## Start GIVEN DATA
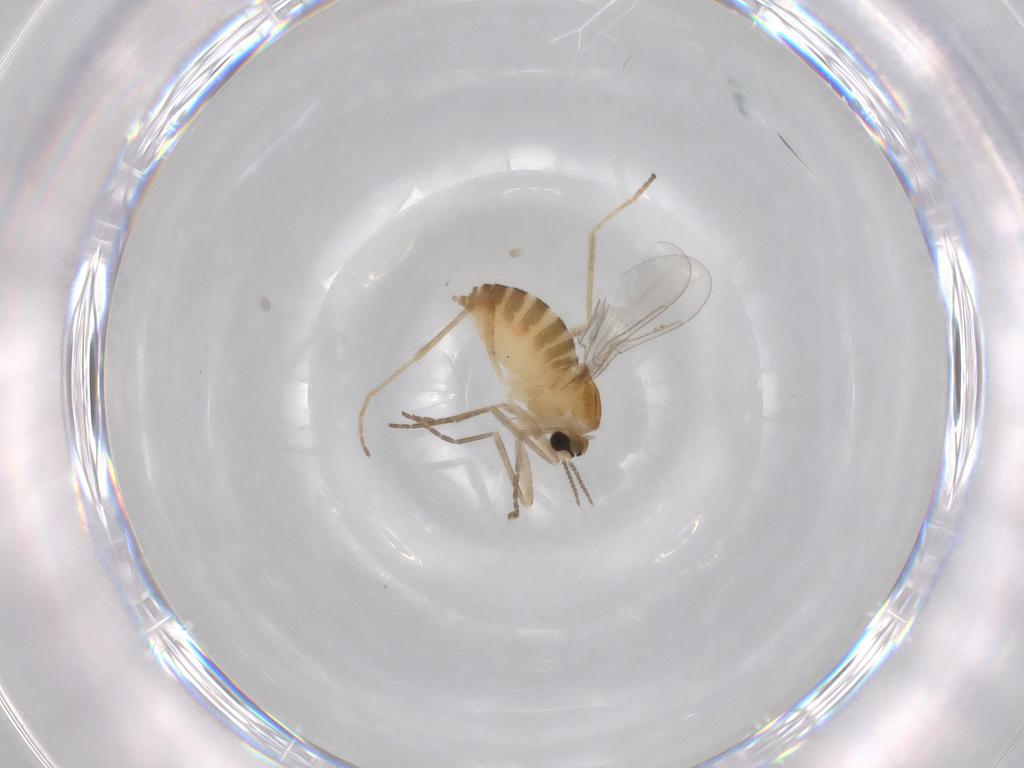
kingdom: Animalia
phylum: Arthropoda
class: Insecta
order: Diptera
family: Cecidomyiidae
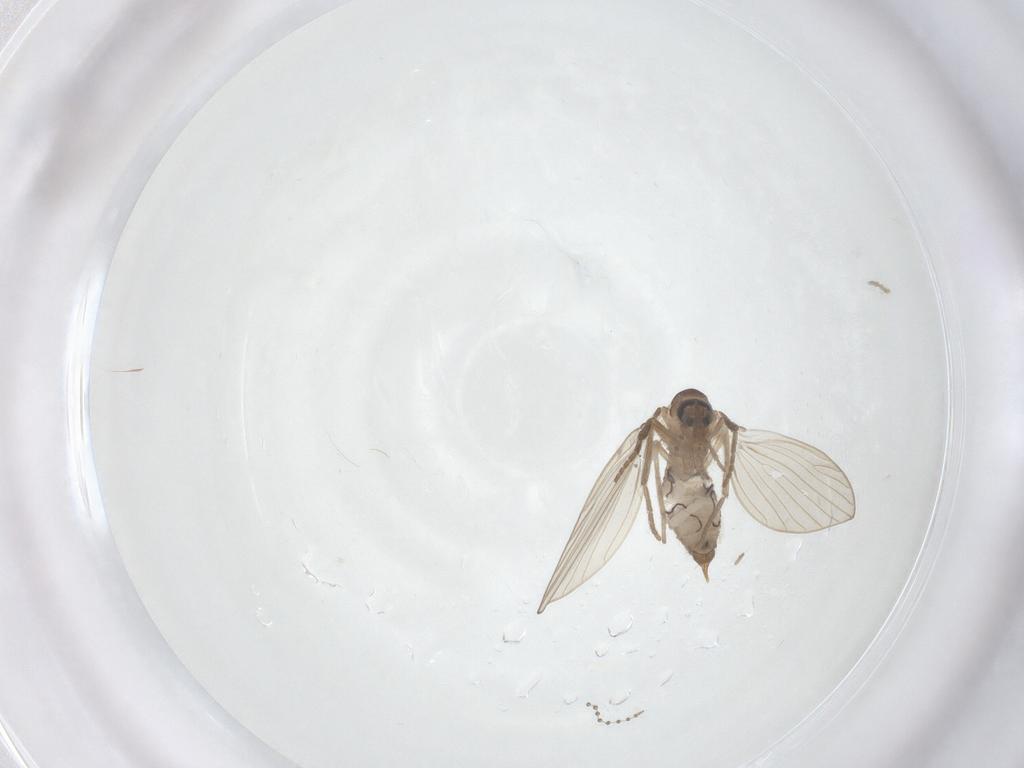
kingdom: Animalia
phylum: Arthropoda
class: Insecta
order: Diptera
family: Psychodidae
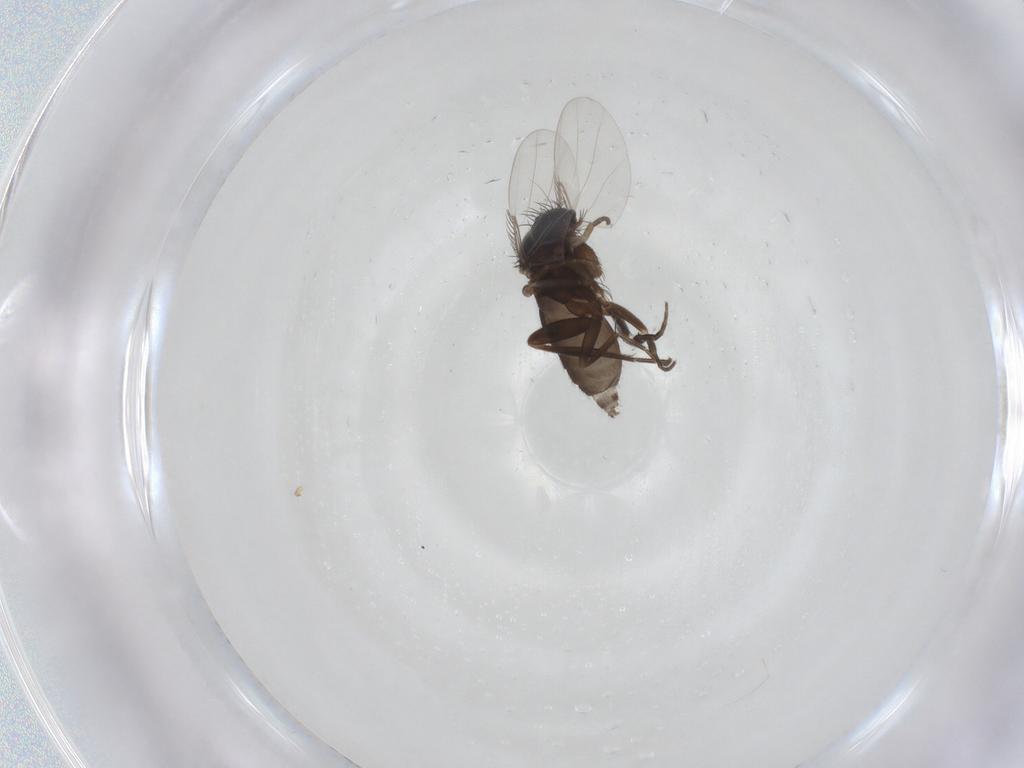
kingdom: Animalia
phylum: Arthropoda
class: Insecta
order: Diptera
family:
## End GIVEN DATA
## Start GIVEN DATA
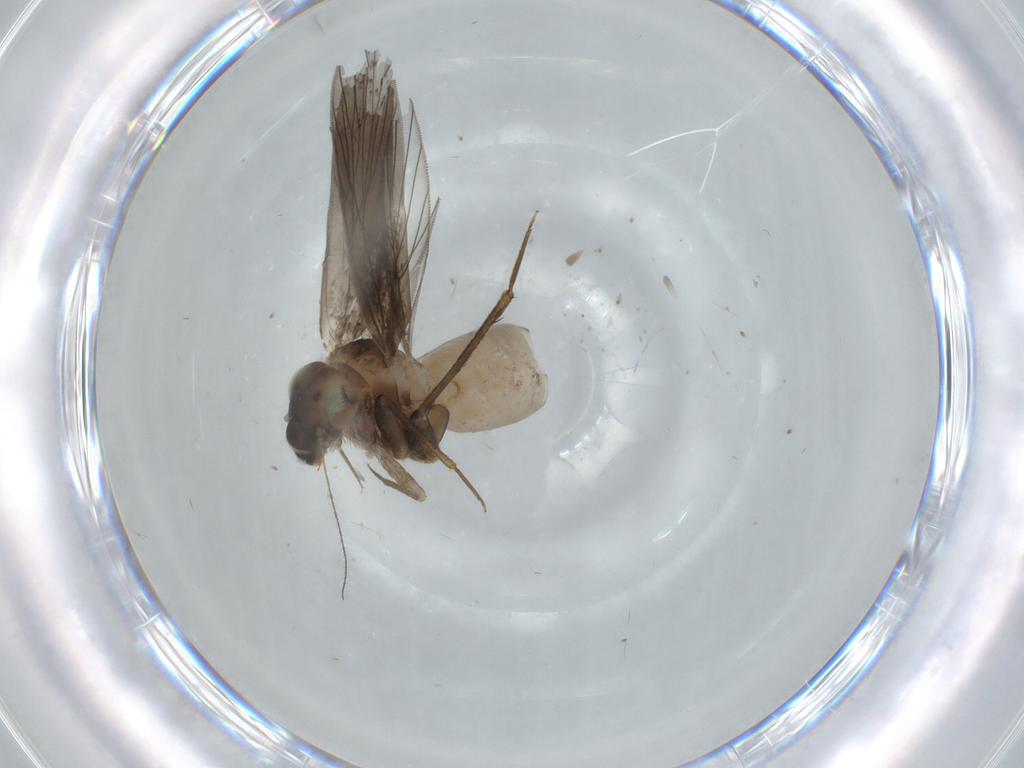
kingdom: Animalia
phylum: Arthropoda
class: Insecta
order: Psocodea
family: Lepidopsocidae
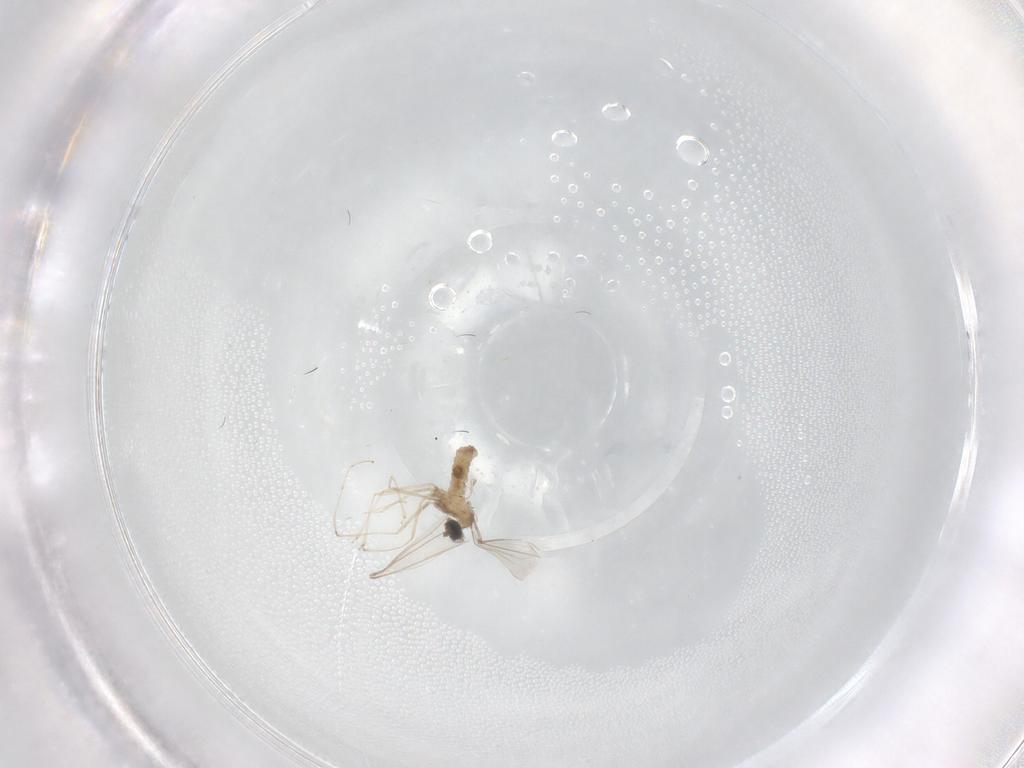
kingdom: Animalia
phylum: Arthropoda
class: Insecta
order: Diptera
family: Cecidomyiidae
## End GIVEN DATA
## Start GIVEN DATA
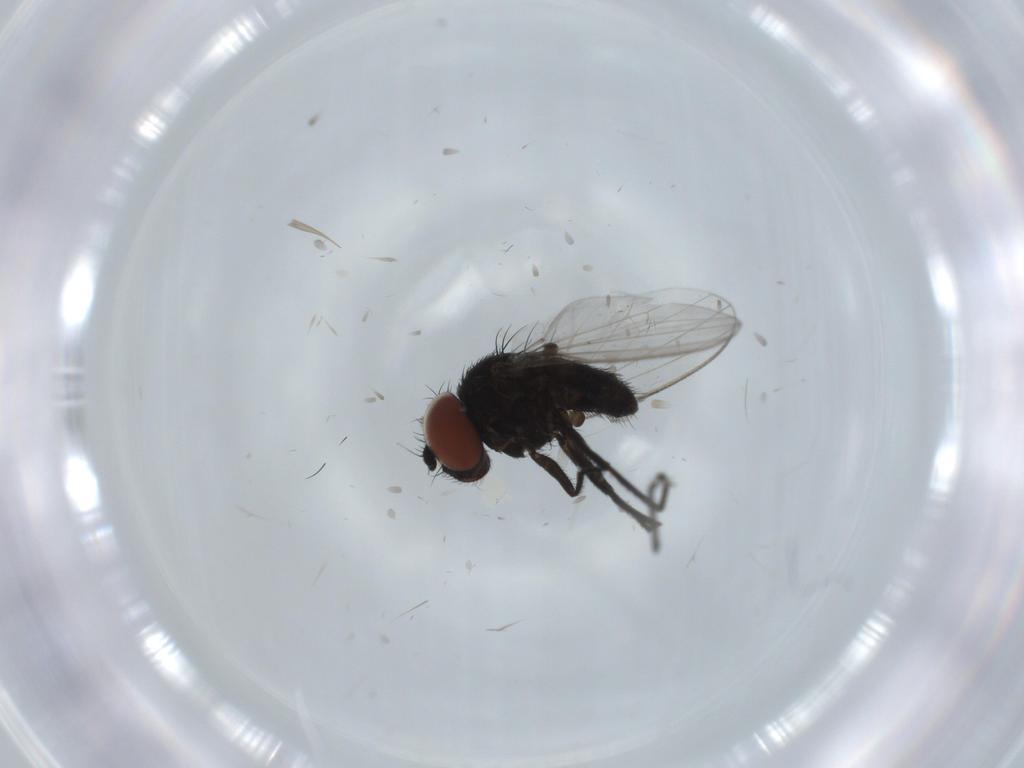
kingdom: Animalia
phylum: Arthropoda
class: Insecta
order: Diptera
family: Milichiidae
## End GIVEN DATA
**PROMPT**
How many lines in the records above contain the word "family"? Reply with the number alone.

**THE SOLUTION**
6